With a procedure like this, there are, of course, some caveats. All the height gain obviously comes from your legs, so your proportions can look a little weird, especially when you’re naked. Also, the recovery can be long and taxing. When we meet, the bones in John’s legs are not yet fully healed, and a small section of his right femur is still a little soft, like al dente spaghetti; the smallest stumble could snap a bone in two. And it’s especially dangerous since he’s a big guy, over 200 pounds.

Then there’s the pain, which is relentless, ambient. The extension of the nails in his legs stretched the nerves and tissue around the bones—especially the thick, meaty muscles like the hamstrings—to an almost excruciating degree. He couldn’t walk for months. “They fill you with enough painkillers that it’s bearable,” John explains, but his biggest fear was becoming addicted to the drugs, so he weaned himself off the regimen earlier than he should have.

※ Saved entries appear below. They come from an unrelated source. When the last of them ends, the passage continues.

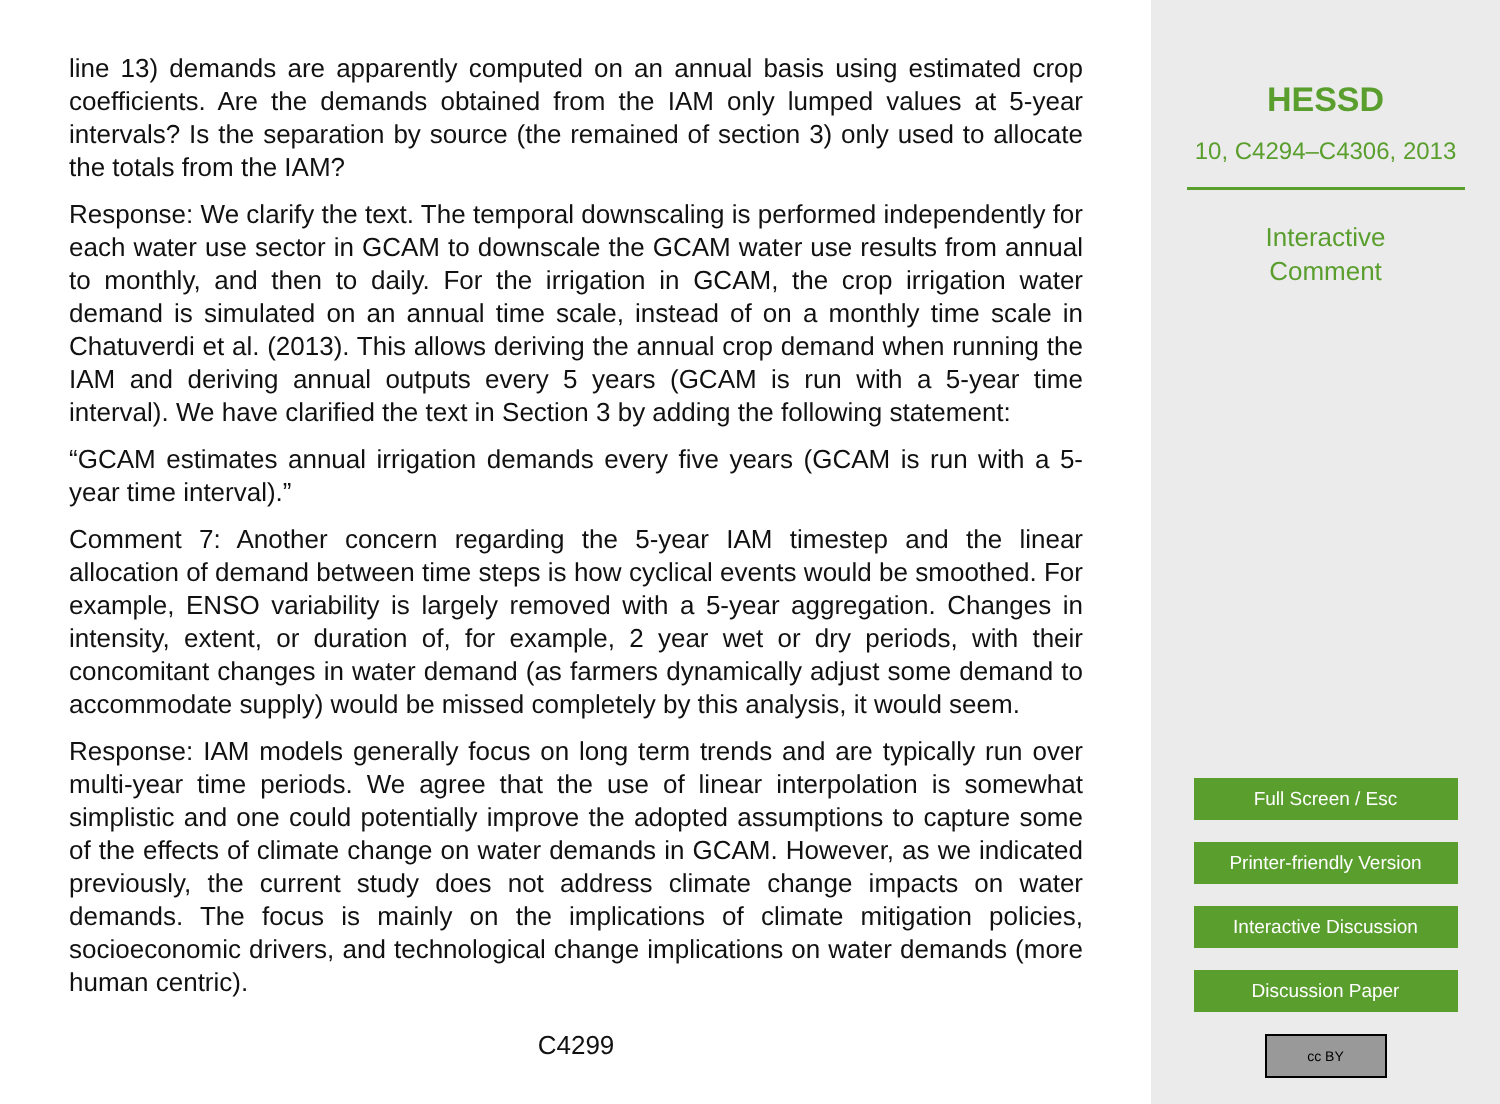line 13) demands are apparently computed on an annual basis using estimated crop coefficients. Are the demands obtained from the IAM only lumped values at 5-year intervals? Is the separation by source (the remained of section 3) only used to allocate the totals from the IAM?
Response: We clarify the text. The temporal downscaling is performed independently for each water use sector in GCAM to downscale the GCAM water use results from annual to monthly, and then to daily. For the irrigation in GCAM, the crop irrigation water demand is simulated on an annual time scale, instead of on a monthly time scale in Chatuverdi et al. (2013). This allows deriving the annual crop demand when running the IAM and deriving annual outputs every 5 years (GCAM is run with a 5-year time interval). We have clarified the text in Section 3 by adding the following statement:
“GCAM estimates annual irrigation demands every five years (GCAM is run with a 5-year time interval).”
Comment 7: Another concern regarding the 5-year IAM timestep and the linear allocation of demand between time steps is how cyclical events would be smoothed. For example, ENSO variability is largely removed with a 5-year aggregation. Changes in intensity, extent, or duration of, for example, 2 year wet or dry periods, with their concomitant changes in water demand (as farmers dynamically adjust some demand to accommodate supply) would be missed completely by this analysis, it would seem.
Response: IAM models generally focus on long term trends and are typically run over multi-year time periods. We agree that the use of linear interpolation is somewhat simplistic and one could potentially improve the adopted assumptions to capture some of the effects of climate change on water demands in GCAM. However, as we indicated previously, the current study does not address climate change impacts on water demands. The focus is mainly on the implications of climate mitigation policies, socioeconomic drivers, and technological change implications on water demands (more human centric).
C4299
HESSD
10, C4294–C4306, 2013
Interactive
Comment
Full Screen / Esc
Printer-friendly Version
Interactive Discussion
Discussion Paper
cc BY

Why would someone like John—handsome, confident, funny, a father to three—shell out for a procedure that costs more than a Tesla and results in months of agony for a couple of extra inches? It’s not like he was particularly short, at just shy of the average height of an American man (five feet nine). But the opportunity to be above average was too good to pass up. “I noticed that taller people just seem to have it easier,” John says, laughing. He shrugs. “The world seems to bend for them.”